- Opening Delimiter -

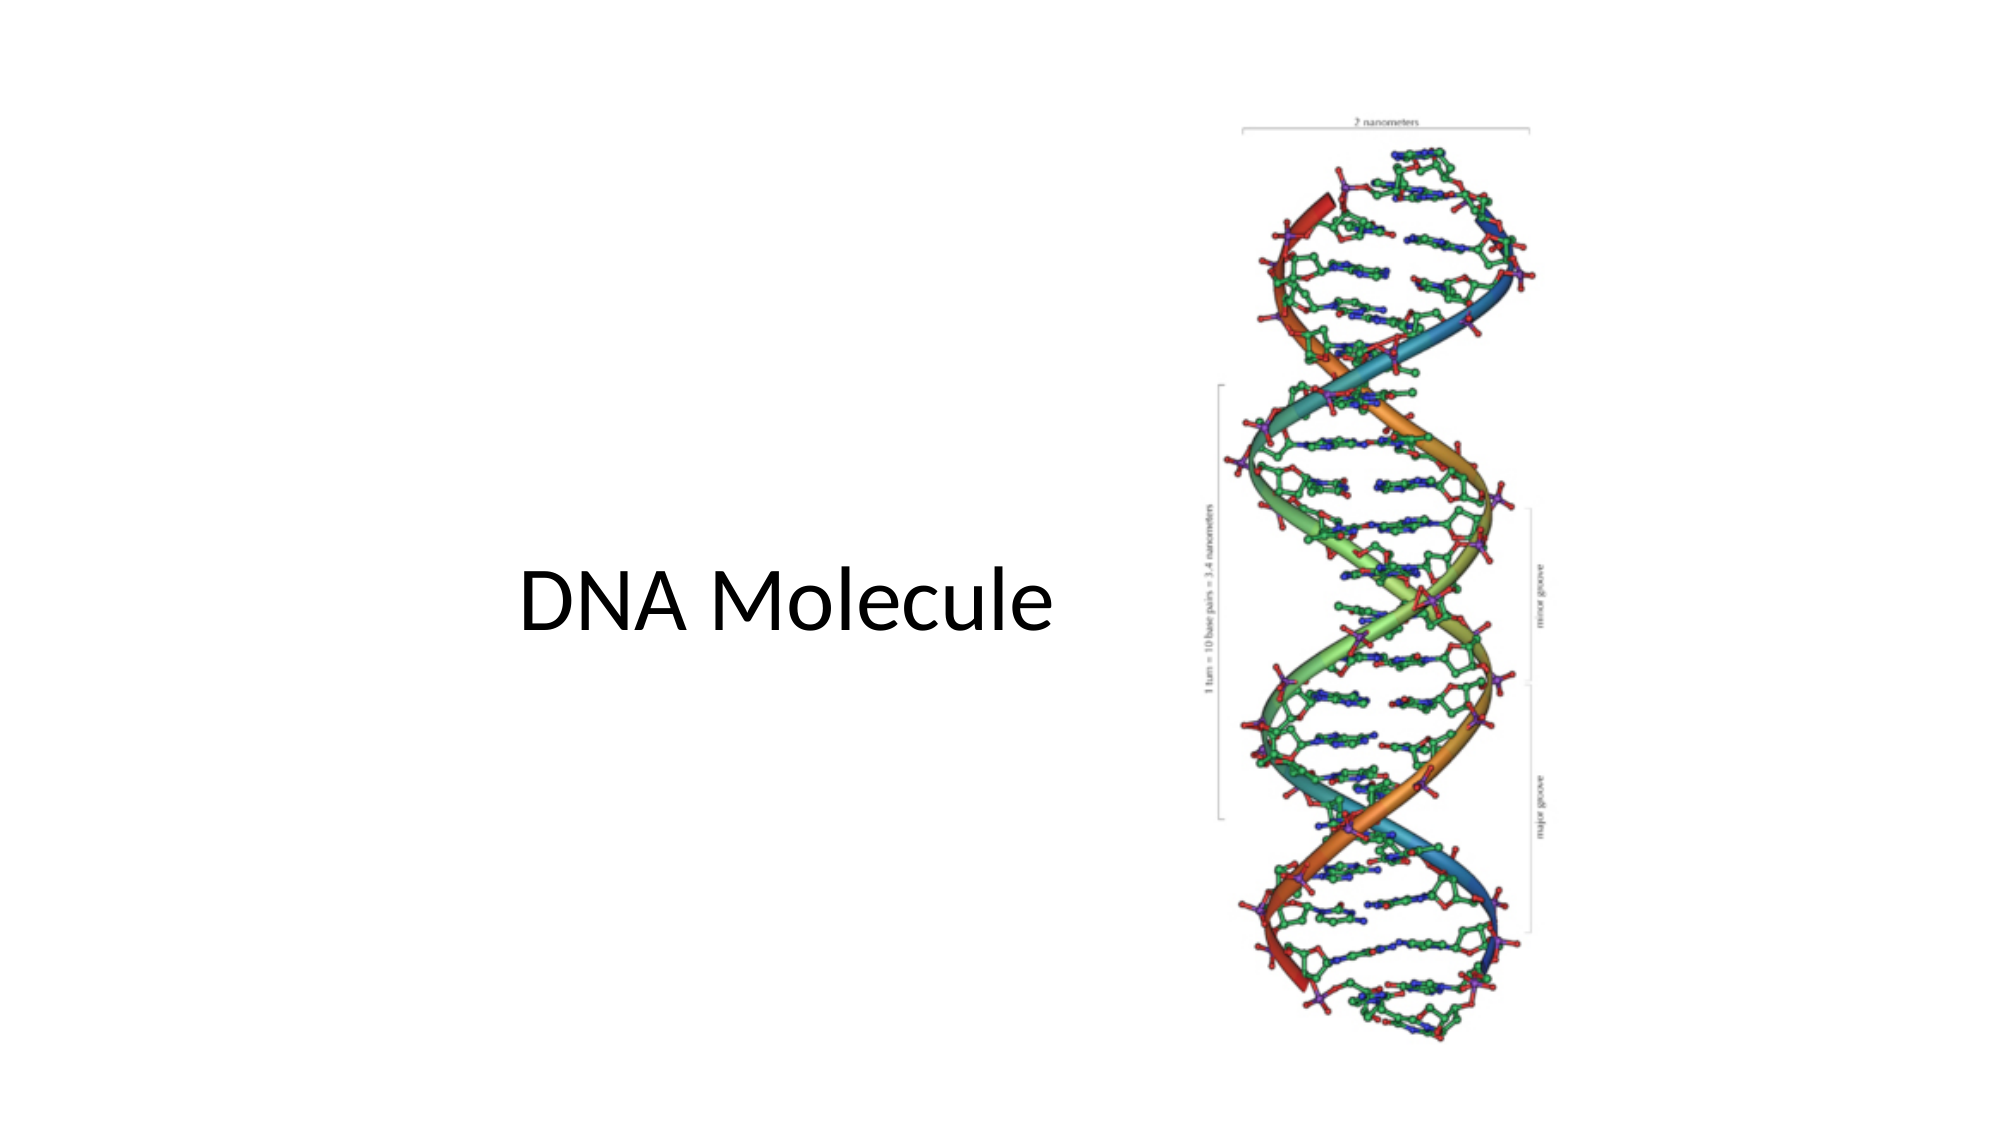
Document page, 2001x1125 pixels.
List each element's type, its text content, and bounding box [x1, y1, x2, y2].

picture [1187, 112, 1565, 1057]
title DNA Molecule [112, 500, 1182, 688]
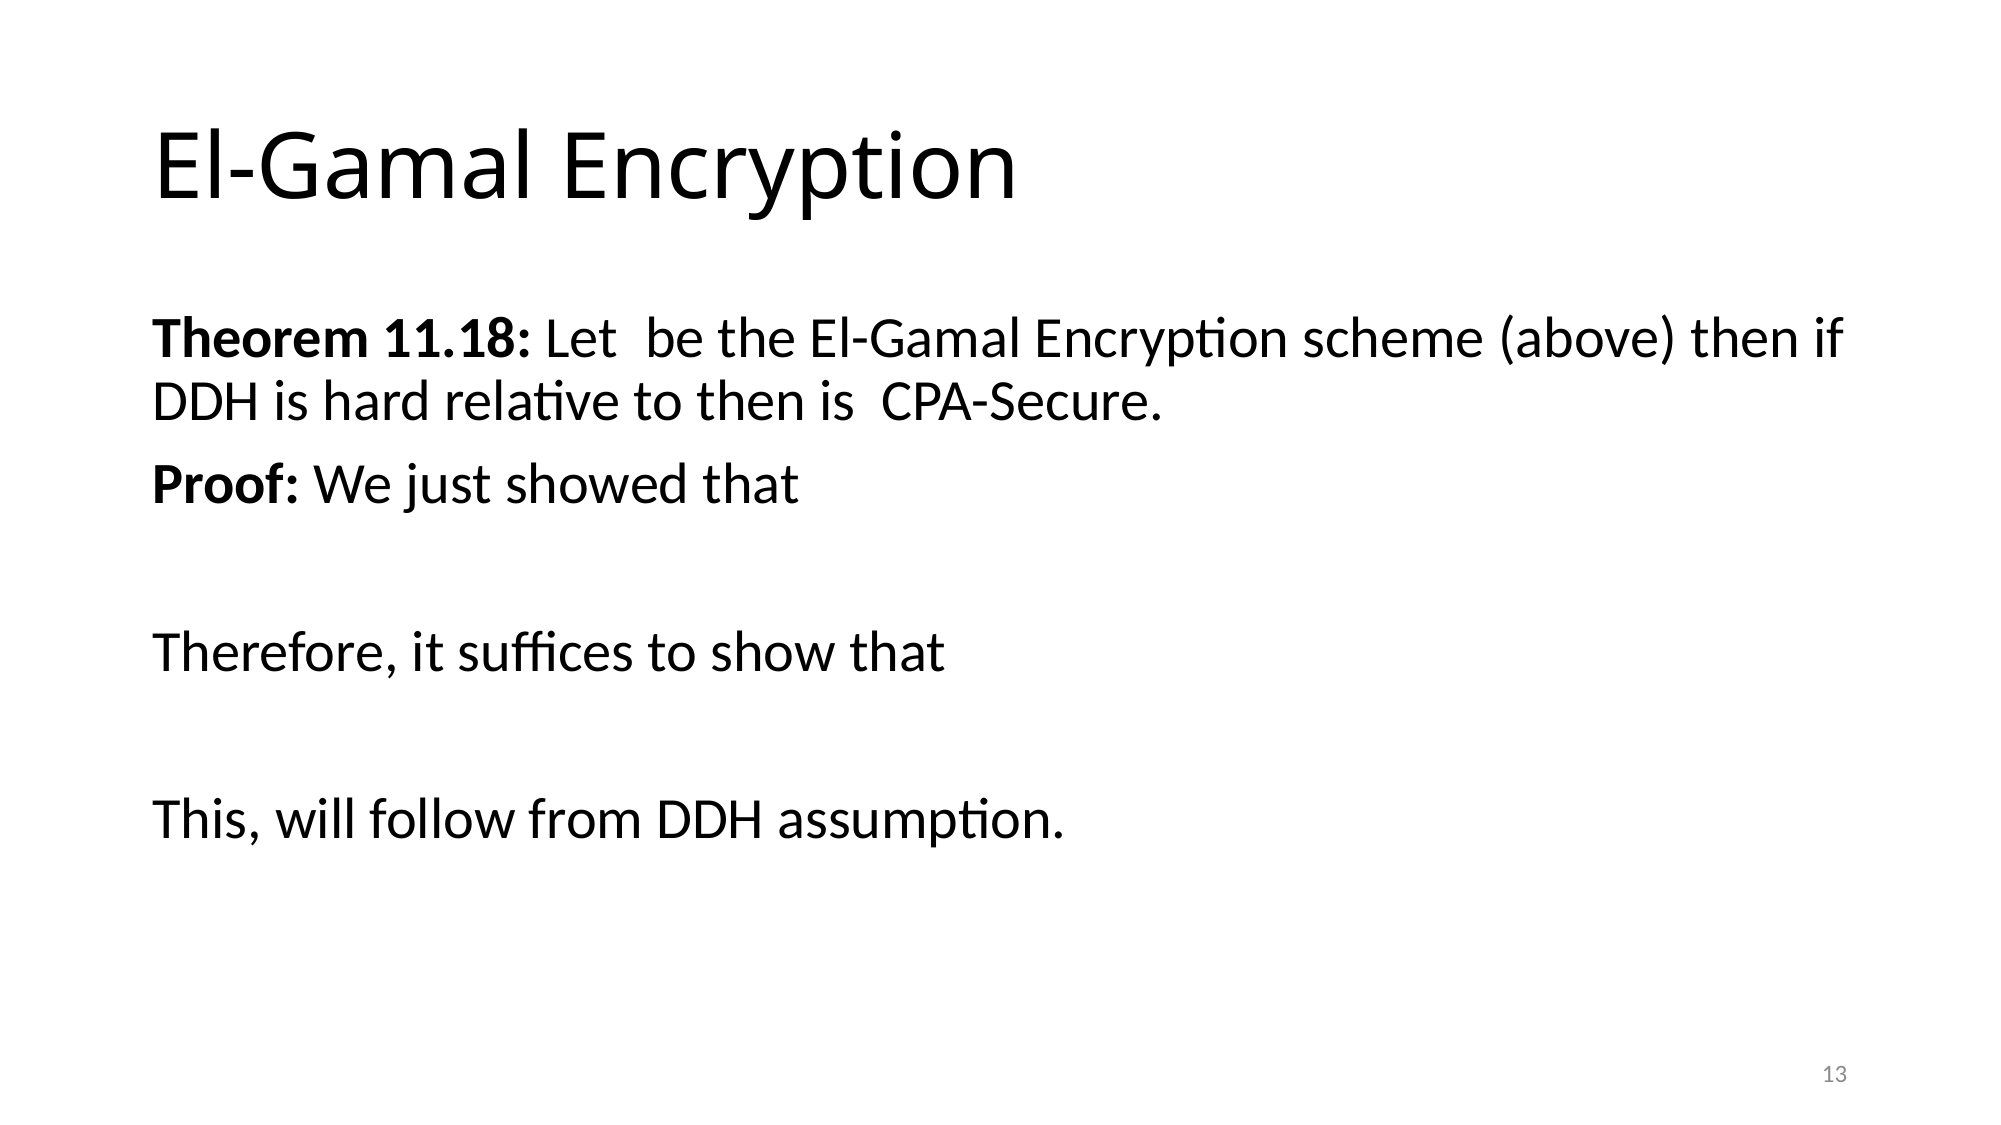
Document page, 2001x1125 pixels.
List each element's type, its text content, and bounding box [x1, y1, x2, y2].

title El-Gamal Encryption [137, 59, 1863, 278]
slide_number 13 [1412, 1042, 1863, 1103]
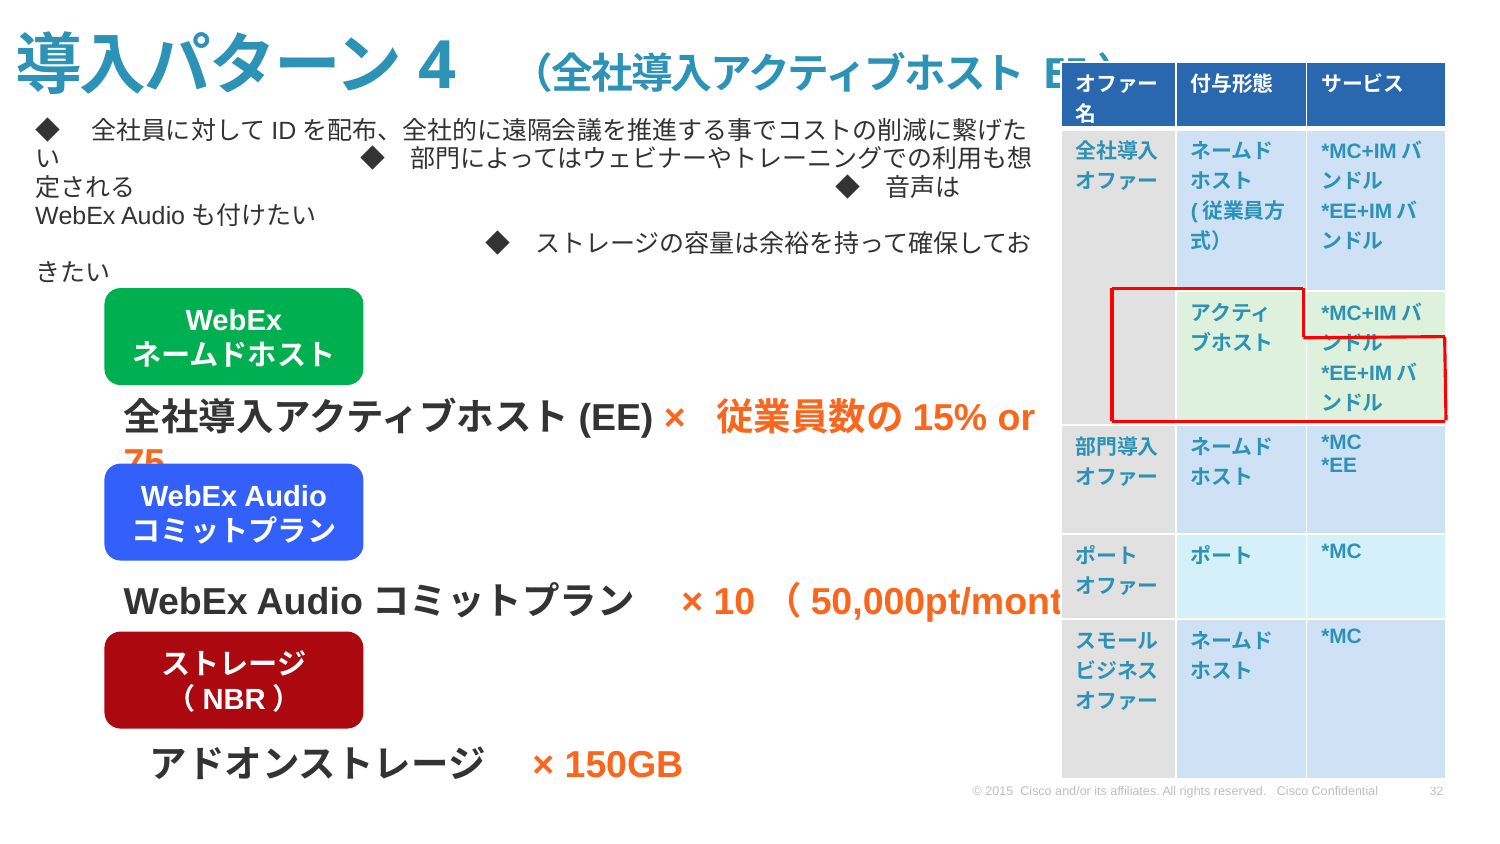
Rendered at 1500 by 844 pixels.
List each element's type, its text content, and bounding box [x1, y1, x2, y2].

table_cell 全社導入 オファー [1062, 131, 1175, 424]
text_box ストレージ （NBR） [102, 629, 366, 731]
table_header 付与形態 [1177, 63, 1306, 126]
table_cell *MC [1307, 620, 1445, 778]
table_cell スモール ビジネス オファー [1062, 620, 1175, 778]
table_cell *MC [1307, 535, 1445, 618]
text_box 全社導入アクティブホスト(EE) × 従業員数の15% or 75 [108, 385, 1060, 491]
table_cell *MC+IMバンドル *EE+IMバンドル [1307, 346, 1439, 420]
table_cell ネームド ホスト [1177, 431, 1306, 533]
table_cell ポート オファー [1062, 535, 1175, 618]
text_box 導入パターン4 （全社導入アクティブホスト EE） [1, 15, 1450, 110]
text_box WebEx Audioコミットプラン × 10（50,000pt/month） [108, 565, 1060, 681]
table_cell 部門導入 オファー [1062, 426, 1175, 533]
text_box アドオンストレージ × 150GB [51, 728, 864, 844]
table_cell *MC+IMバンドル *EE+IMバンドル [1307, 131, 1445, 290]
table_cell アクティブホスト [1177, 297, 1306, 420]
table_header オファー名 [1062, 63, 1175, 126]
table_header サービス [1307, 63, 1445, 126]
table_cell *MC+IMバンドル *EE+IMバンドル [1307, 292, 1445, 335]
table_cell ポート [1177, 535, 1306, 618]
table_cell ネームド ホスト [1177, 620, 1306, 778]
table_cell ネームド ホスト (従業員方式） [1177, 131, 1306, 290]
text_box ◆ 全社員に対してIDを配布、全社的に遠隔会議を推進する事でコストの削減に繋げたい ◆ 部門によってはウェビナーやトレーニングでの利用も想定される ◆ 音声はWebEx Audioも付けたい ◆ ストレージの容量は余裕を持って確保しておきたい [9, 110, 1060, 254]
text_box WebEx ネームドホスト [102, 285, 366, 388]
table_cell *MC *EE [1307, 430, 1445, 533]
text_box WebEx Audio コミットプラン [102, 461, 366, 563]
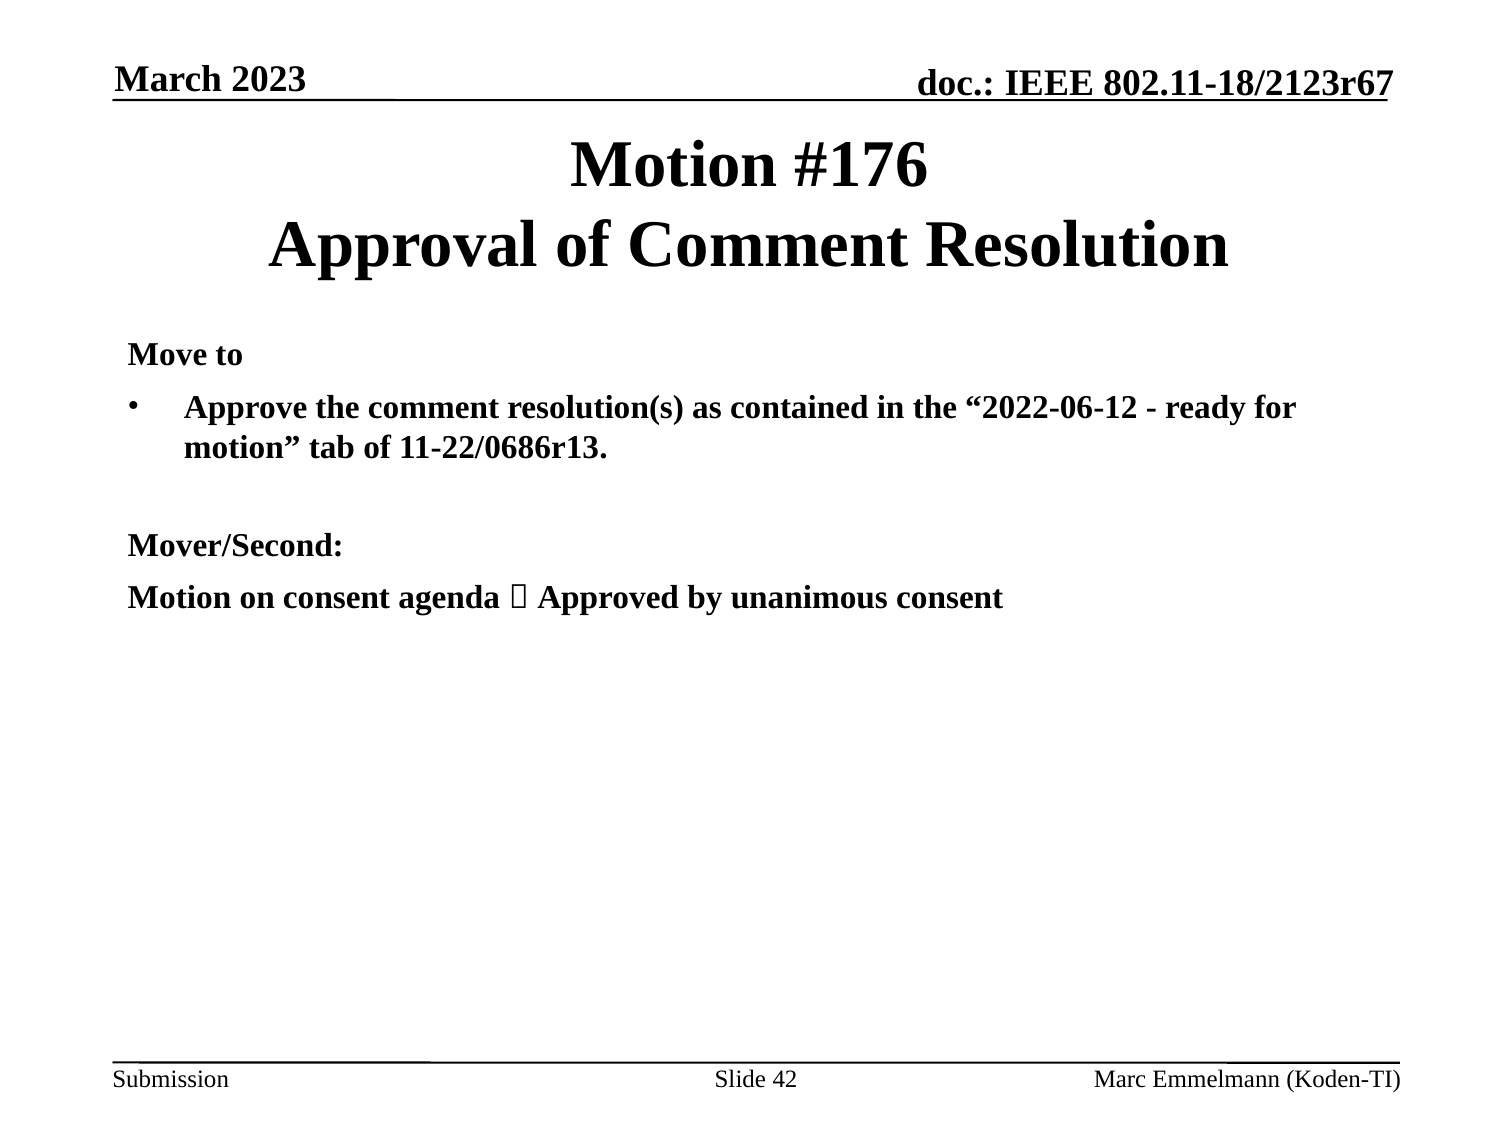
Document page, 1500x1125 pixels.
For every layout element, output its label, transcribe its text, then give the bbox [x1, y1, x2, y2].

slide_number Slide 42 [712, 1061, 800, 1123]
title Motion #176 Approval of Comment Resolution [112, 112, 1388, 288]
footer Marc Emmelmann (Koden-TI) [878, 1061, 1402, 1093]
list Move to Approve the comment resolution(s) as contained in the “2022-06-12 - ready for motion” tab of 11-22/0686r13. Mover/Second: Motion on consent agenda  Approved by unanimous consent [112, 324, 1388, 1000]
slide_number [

- Closing Delimiter -

What you will do
An exact copy of every entry above is required, without the pictures.

Solution to the problem
Document page, 2001x1125 pixels.
List each element's type, its text content, and bounding box [x1, y1, x2, y2].

picture [1187, 112, 1565, 1057]
title DNA Molecule [112, 500, 1182, 688]
Document page, 2001x1125 pixels.
List each element's type, its text content, and bounding box [x1, y1, x2, y2].

title El-Gamal Encryption [137, 59, 1863, 278]
slide_number 13 [1412, 1042, 1863, 1103]
Rendered at 1500 by 844 pixels.
List each element's type, its text content, and bounding box [x1, y1, x2, y2].

table_cell 全社導入 オファー [1062, 131, 1175, 424]
text_box ストレージ （NBR） [102, 629, 366, 731]
table_header 付与形態 [1177, 63, 1306, 126]
table_cell *MC [1307, 620, 1445, 778]
table_cell スモール ビジネス オファー [1062, 620, 1175, 778]
table_cell *MC [1307, 535, 1445, 618]
text_box 全社導入アクティブホスト(EE) × 従業員数の15% or 75 [108, 385, 1060, 491]
table_cell *MC+IMバンドル *EE+IMバンドル [1307, 346, 1439, 420]
table_cell ネームド ホスト [1177, 431, 1306, 533]
table_cell ポート オファー [1062, 535, 1175, 618]
text_box 導入パターン4 （全社導入アクティブホスト EE） [1, 15, 1450, 110]
text_box WebEx Audioコミットプラン × 10（50,000pt/month） [108, 565, 1060, 681]
table_cell 部門導入 オファー [1062, 426, 1175, 533]
text_box アドオンストレージ × 150GB [51, 728, 864, 844]
table_cell *MC+IMバンドル *EE+IMバンドル [1307, 131, 1445, 290]
table_cell アクティブホスト [1177, 297, 1306, 420]
table_header オファー名 [1062, 63, 1175, 126]
table_header サービス [1307, 63, 1445, 126]
table_cell *MC+IMバンドル *EE+IMバンドル [1307, 292, 1445, 335]
table_cell ポート [1177, 535, 1306, 618]
table_cell ネームド ホスト [1177, 620, 1306, 778]
table_cell ネームド ホスト (従業員方式） [1177, 131, 1306, 290]
text_box ◆ 全社員に対してIDを配布、全社的に遠隔会議を推進する事でコストの削減に繋げたい ◆ 部門によってはウェビナーやトレーニングでの利用も想定される ◆ 音声はWebEx Audioも付けたい ◆ ストレージの容量は余裕を持って確保しておきたい [9, 110, 1060, 254]
text_box WebEx ネームドホスト [102, 285, 366, 388]
table_cell *MC *EE [1307, 430, 1445, 533]
text_box WebEx Audio コミットプラン [102, 461, 366, 563]
Document page, 1500x1125 pixels.
For every layout element, output its label, transcribe its text, then give the bbox [x1, y1, x2, y2].

slide_number Slide 42 [712, 1061, 800, 1123]
title Motion #176 Approval of Comment Resolution [112, 112, 1388, 288]
footer Marc Emmelmann (Koden-TI) [878, 1061, 1402, 1093]
list Move to Approve the comment resolution(s) as contained in the “2022-06-12 - ready for motion” tab of 11-22/0686r13. Mover/Second: Motion on consent agenda  Approved by unanimous consent [112, 324, 1388, 1000]
slide_number [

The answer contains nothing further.